Figure 2. Endocytosis, but not Rho GDI, is required for Cdc42 association with post-Golgi vesicles.

A) Cdc42 associates with the plasma membrane polarity cap in RDI1- and END4 (SLA2)-depleted cells. Deletions in RDI1 and END4 were introduced into the GAL-SRO7 vesicle clustering strain (see Experimental Procedures). Cells were grown in raffinose media (25°C) and subjected to IF as in Figure 1. The percent association of Cdc42 at the plasma membrane polarity cap in uninduced wild-type, rdi1Δ and end4Δ cells were compared. Single-cell images represent the mean relative association; approx. 40 cells were scored; error bars represent the standard deviation. Two-tailed Student t test was performed to compare mutants to WT. B–G) Endocytic block impedes Cdc42 vesicle association.

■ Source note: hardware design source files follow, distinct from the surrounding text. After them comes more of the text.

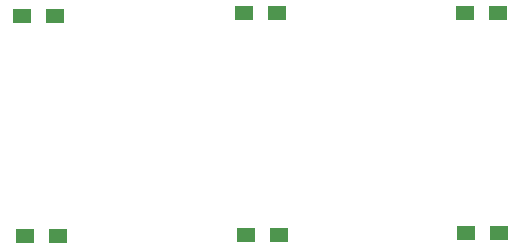
<source format=gtp>
G04 #@! TF.GenerationSoftware,KiCad,Pcbnew,(5.1.5-0-10_14)*
G04 #@! TF.CreationDate,2020-10-11T12:28:21+03:00*
G04 #@! TF.ProjectId,LogiMech,4c6f6769-4d65-4636-982e-6b696361645f,rev?*
G04 #@! TF.SameCoordinates,Original*
G04 #@! TF.FileFunction,Paste,Top*
G04 #@! TF.FilePolarity,Positive*
%FSLAX46Y46*%
G04 Gerber Fmt 4.6, Leading zero omitted, Abs format (unit mm)*
G04 Created by KiCad (PCBNEW (5.1.5-0-10_14)) date 2020-10-11 12:28:21*
%MOMM*%
%LPD*%
G04 APERTURE LIST*
%ADD10R,1.600000X1.200000*%
G04 APERTURE END LIST*
D10*
X108620000Y-103790000D03*
X111420000Y-103790000D03*
X111130000Y-85140000D03*
X108330000Y-85140000D03*
X130140000Y-103710000D03*
X127340000Y-103710000D03*
X127120000Y-84920000D03*
X129920000Y-84920000D03*
X145910000Y-103570000D03*
X148710000Y-103570000D03*
X148640000Y-84920000D03*
X145840000Y-84920000D03*
M02*

</source>
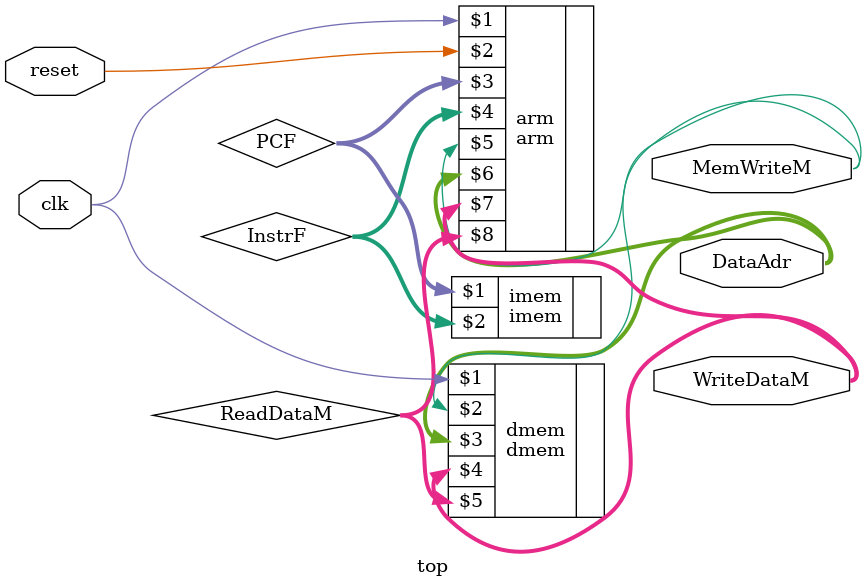
<source format=sv>
`include "arm.sv"
`include "imem.sv"
`include "dmem.sv"

module top(input logic clk, reset,
           output logic [31:0] WriteDataM, DataAdr,
           output logic MemWriteM);
    logic [31:0] PCF, InstrF, ReadDataM;
    // instantiate processor and memories
    arm arm(clk, reset, PCF, InstrF, MemWriteM, DataAdr, WriteDataM, ReadDataM);
    imem imem(PCF, InstrF);
    dmem dmem(clk, MemWriteM, DataAdr, WriteDataM, ReadDataM);
endmodule
</source>
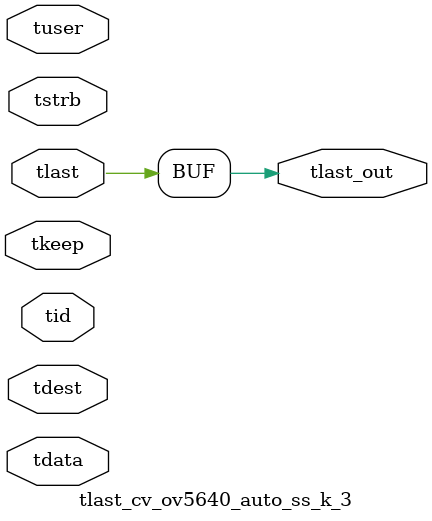
<source format=v>


`timescale 1ps/1ps

module tlast_cv_ov5640_auto_ss_k_3 #
(
parameter C_S_AXIS_TID_WIDTH   = 1,
parameter C_S_AXIS_TUSER_WIDTH = 0,
parameter C_S_AXIS_TDATA_WIDTH = 0,
parameter C_S_AXIS_TDEST_WIDTH = 0
)
(
input  [(C_S_AXIS_TID_WIDTH   == 0 ? 1 : C_S_AXIS_TID_WIDTH)-1:0       ] tid,
input  [(C_S_AXIS_TDATA_WIDTH == 0 ? 1 : C_S_AXIS_TDATA_WIDTH)-1:0     ] tdata,
input  [(C_S_AXIS_TUSER_WIDTH == 0 ? 1 : C_S_AXIS_TUSER_WIDTH)-1:0     ] tuser,
input  [(C_S_AXIS_TDEST_WIDTH == 0 ? 1 : C_S_AXIS_TDEST_WIDTH)-1:0     ] tdest,
input  [(C_S_AXIS_TDATA_WIDTH/8)-1:0 ] tkeep,
input  [(C_S_AXIS_TDATA_WIDTH/8)-1:0 ] tstrb,
input  [0:0]                                                             tlast,
output                                                                   tlast_out
);

assign tlast_out = {tlast};

endmodule


</source>
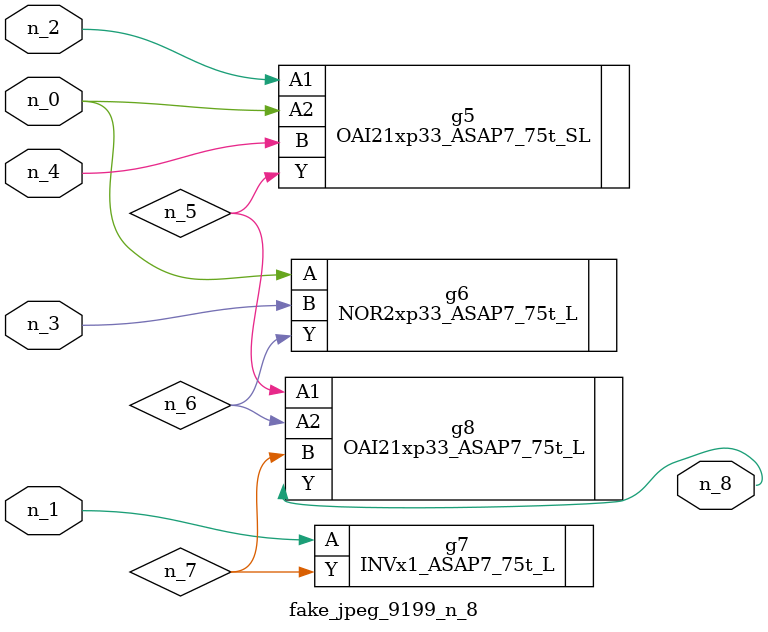
<source format=v>
module fake_jpeg_9199_n_8 (n_3, n_2, n_1, n_0, n_4, n_8);

input n_3;
input n_2;
input n_1;
input n_0;
input n_4;

output n_8;

wire n_6;
wire n_5;
wire n_7;

OAI21xp33_ASAP7_75t_SL g5 ( 
.A1(n_2),
.A2(n_0),
.B(n_4),
.Y(n_5)
);

NOR2xp33_ASAP7_75t_L g6 ( 
.A(n_0),
.B(n_3),
.Y(n_6)
);

INVx1_ASAP7_75t_L g7 ( 
.A(n_1),
.Y(n_7)
);

OAI21xp33_ASAP7_75t_L g8 ( 
.A1(n_5),
.A2(n_6),
.B(n_7),
.Y(n_8)
);


endmodule
</source>
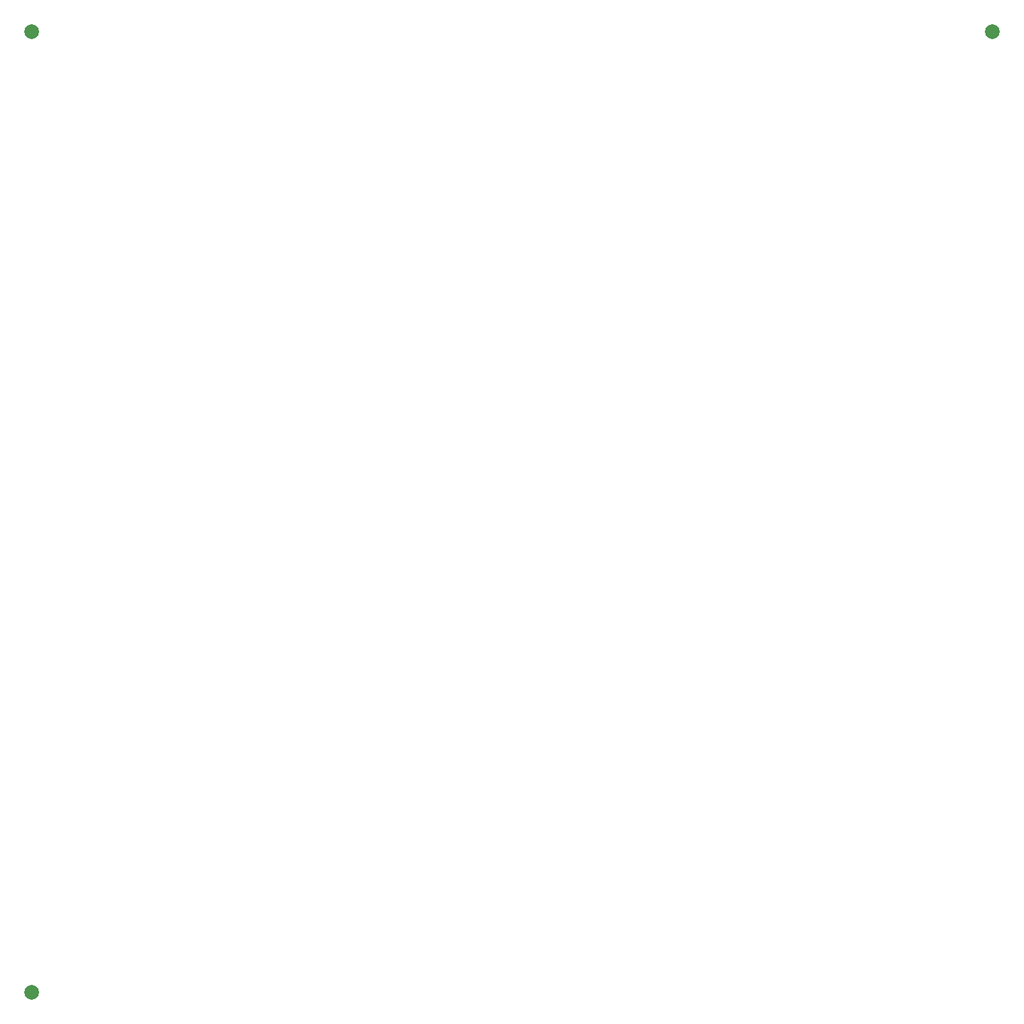
<source format=gtp>
G04 #@! TF.GenerationSoftware,KiCad,Pcbnew,7.0.0-da2b9df05c~165~ubuntu22.04.1*
G04 #@! TF.CreationDate,2023-04-26T22:06:21+00:00*
G04 #@! TF.ProjectId,pcb-panel,7063622d-7061-46e6-956c-2e6b69636164,5.0*
G04 #@! TF.SameCoordinates,Original*
G04 #@! TF.FileFunction,Paste,Top*
G04 #@! TF.FilePolarity,Positive*
%FSLAX46Y46*%
G04 Gerber Fmt 4.6, Leading zero omitted, Abs format (unit mm)*
G04 Created by KiCad (PCBNEW 7.0.0-da2b9df05c~165~ubuntu22.04.1) date 2023-04-26 22:06:21*
%MOMM*%
%LPD*%
G01*
G04 APERTURE LIST*
%ADD10C,2.000000*%
G04 APERTURE END LIST*
D10*
G04 #@! TO.C,REF\u002A\u002A*
X2500000Y2500000D03*
G04 #@! TD*
G04 #@! TO.C,REF\u002A\u002A*
X133500004Y133500005D03*
G04 #@! TD*
G04 #@! TO.C,REF\u002A\u002A*
X2500000Y133500005D03*
G04 #@! TD*
M02*

</source>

B & E) Galactose induction of vesicle clusters and IF staining was performed on wild-type, rdi1Δ, and end4Δ cells as described in Figure 1. Vesicle clusters are denoted by arrowheads. Scale bar = 2µm. C & F) Quantitative representation of the association of Cdc42 with Sro7- and Sec15-induced vesicle clusters (B & E respectively). The average Cdc42 fluorescence intensity was measured in cells randomly selected for Sec4+ vesicle clusters. Approximately 100 cells for each strain were scored. Error bars represent standard deviation. Data were normalized to percent association relative to 100% associated wild-type. Two-tailed Student t test was used to compare mutants to wild-type. D & G) Penetrance of end4Δ phenotype is shown as a box-and-whisker plot. The box represents the interquartile range (IQR) of the average relative Cdc42 fluorescence intensity. The line and whiskers denote the median and minimum/maximum, respectively.